Methods: A population-based randomised controlled prevention trial, with recruitment through UK general practices. A mailed screening questionnaire identified adults at high risk of CWP. Participants received either usual care (UC) or a short course of telephone CBT. The primary outcome was CWP onset at 12 months assessed by mailed questionnaire. There were seven secondary outcomes including quality of life (EQ-5D-5L) used as part of a health economic assessment.

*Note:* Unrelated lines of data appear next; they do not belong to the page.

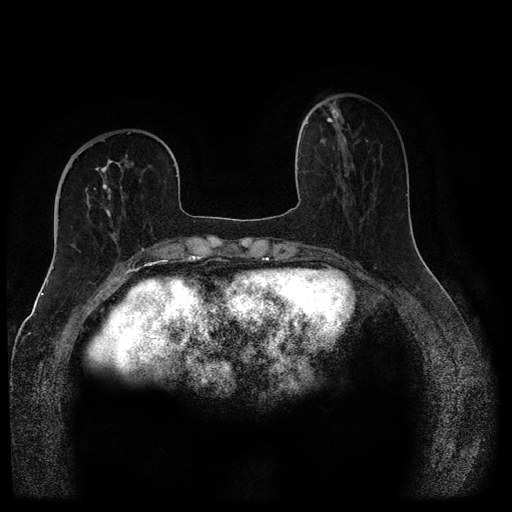
Breast MRI (dynamic contrast-enhanced, multi-phase), one axial slice; position 36 of 116 along the scan axis; dynamic contrast-enhanced series, time point 2 of 5 at this slice position (early post-contrast); 1.5 T; TE 2.6 ms, TR 5.4 ms; 2 mm slice thickness; 512 × 512 image matrix. Patient: female, 68 years.
Outlined on this slice (semi-automatically segmented with operator editing):
- breast lesion (labelled benign in the annotation): box from (x=321, y=102) to (x=350, y=142) px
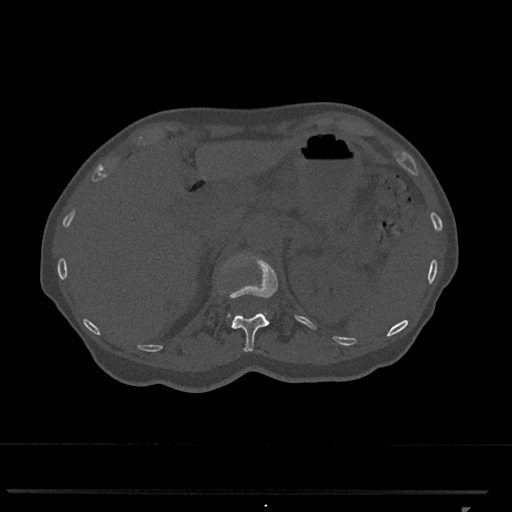
CT including the spine, one axial slice; slice 445 of 793 in the series (ordered by position); bone window (W 1800 / L 400 HU); 512 × 512 image matrix. Female patient, age 62 years. Case-level facts recorded for this patient, not image findings: primary cancer: renal.
Structures marked on this image (semi-automatic segmentation, software-assisted and operator-edited):
- L1 vertebra: bounding box (x1, y1, x2, y2) in pixels: (227, 255, 267, 319)
- T12 vertebra: (219, 255, 278, 352)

Results: 996 participants were randomised and included in the intention-to-treat analysis of which 825 provided primary outcome data. The median age of participants was 59 years; 59% were female. At 12 months there was no
difference in the onset of CWP (tCBT: 18.0% v. UC: 17.5%; OR 1.05; 95% CI 0.75-1.48). Participants who received tCBT were more likely to report better quality of life (EQ-5D-5L utility score mean difference 0.024 (95% CI 0.009-0.040));
and had 0.023 (95% CI 0.007-0.039) more QALYs at an additional cost of £42.30 (95% CI −451.19-597.90), yielding an incremental cost effectiveness ratio of £1,828. Most secondary outcomes showed significant benefit for the intervention.
Conclusions: A short course of tCBT does not prevent onset of CWP in adults at high risk, but did improve quality of life and was cost-effective. A low-cost, short duration, intervention benefits persons at risk of CWP.